Annual share scheme returns for the year ended 5 April 2017 must be filed online by 6 July 2017.
Any returns not filed yet in respect of the year ended 5 April 2016 must be filed as soon as possible as automatic late filing penalties are now charged and will be accruing. This is a significant departure from HMRC’s previous position where penalties, or the threat of penalties, was seen by HMRC as a last resort."
HMRC no longer issue prior approvals for Company Share Option Plans ("CSOP"), Save As You Earn ("SAYE") and Share Incentive Plan ("SIP") schemes. This has been replaced by the online registration of such schemes. The deadline for such registration is 6 July following the year to 5 April in which the scheme was first implemented. If the scheme is not registered online by this deadline, all or some of its tax advantages will be lost. As part of the online registration of such schemes, there is a requirement to self-certify that tax advantaged schemes meet the requirements of the appropriate legislation.

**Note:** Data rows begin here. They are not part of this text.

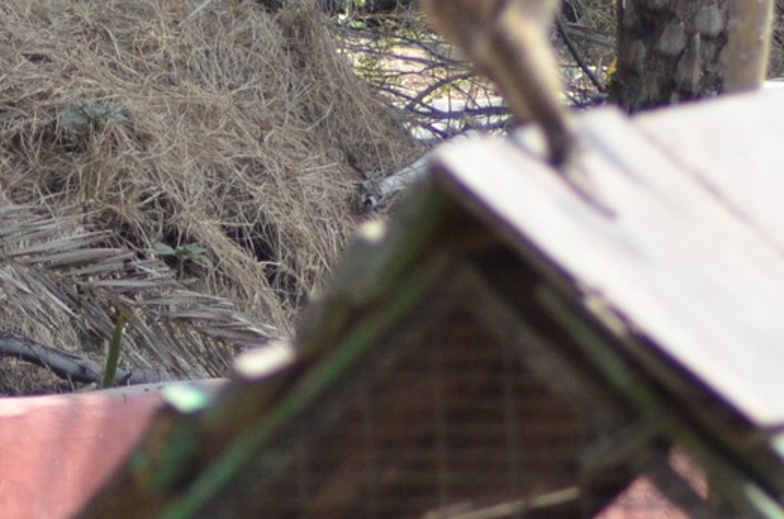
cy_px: -212
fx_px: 11405
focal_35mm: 525
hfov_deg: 3.9
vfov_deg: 2.6
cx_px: 578
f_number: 4
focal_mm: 95
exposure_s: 1/2500
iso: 1000
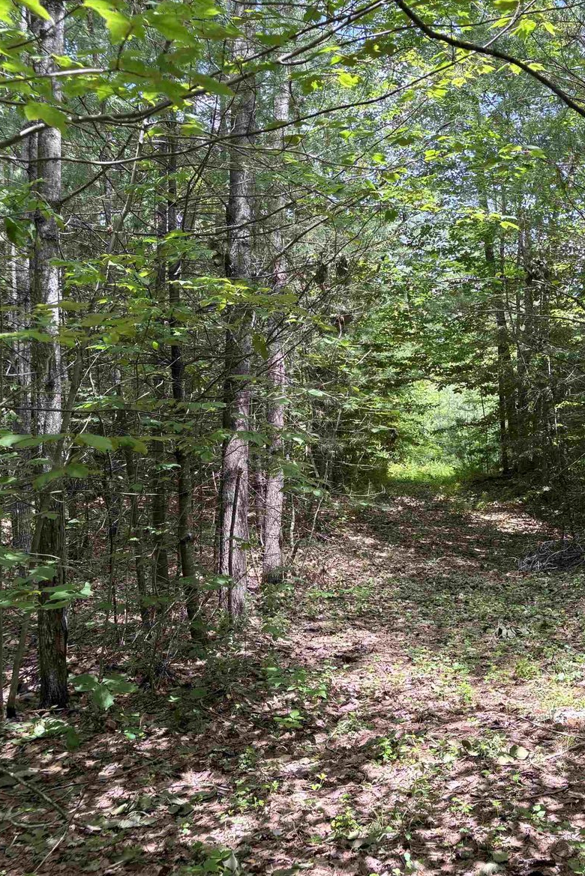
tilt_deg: -1.6
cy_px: 440
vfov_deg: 51.9
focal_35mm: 37
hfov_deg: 35.4
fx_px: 901
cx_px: 412
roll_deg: +1.0
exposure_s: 1/148
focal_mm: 5.96
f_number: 1.6
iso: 40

It is necessary for the reporting of share scheme transactions to be made to HMRC using their Employment Related Securities ("ERS") service. In order to use the ERS online service, employers need to be registered with the Pay As You Earn ("PAYE") online service in their own name, ie not via a payroll agent. It should be noted that registration for the online service, whilst an administrative process, can take several weeks as the process is not as straightforward as it could be.
Consequently, the notification of grants of Enterprise Management Incentives ("EMI") options must be made online within 92 days of grant in order for the options to fall within the EMI scheme. It is no longer possible to file written notifications of grant with HMRC. Before registering the grant of options online, it will, however, be necessary for the EMI scheme to have also been registered with HMRC via the ERS service.
Gender pay gap reporting
From April 2018 employers will be compelled to publish data highlighting the gender pay gap within their organisation. This first report will cover the period to April 2017, and so data collection processes should be put in place now if they don’t already exist.
The gender pay gap is the difference between men and women’s aggregate hourly pay and makes no allowance for the nature of the roles undertaken. Therefore, it is likely that an organisation with junior roles predominantly staffed by one gender and/or senior roles by the other gender will show a significant gender pay gap.
The following changes will be introduced:
- The regulations will apply to employers who employ 250 or more employees.
- Employers are required to publish the figures on the organisation’s website and submit evidence of compliance annually to the government. The published figures must show both the mean and median gender pay gap.
- Employers will also need to calculate and publish three other figures alongside the gender pay gap. These are:
- The gender bonus gap.
- The proportion of men and women receiving a bonus; and
- The proportion of men and women working at each quartile of the organisation’s pay distribution.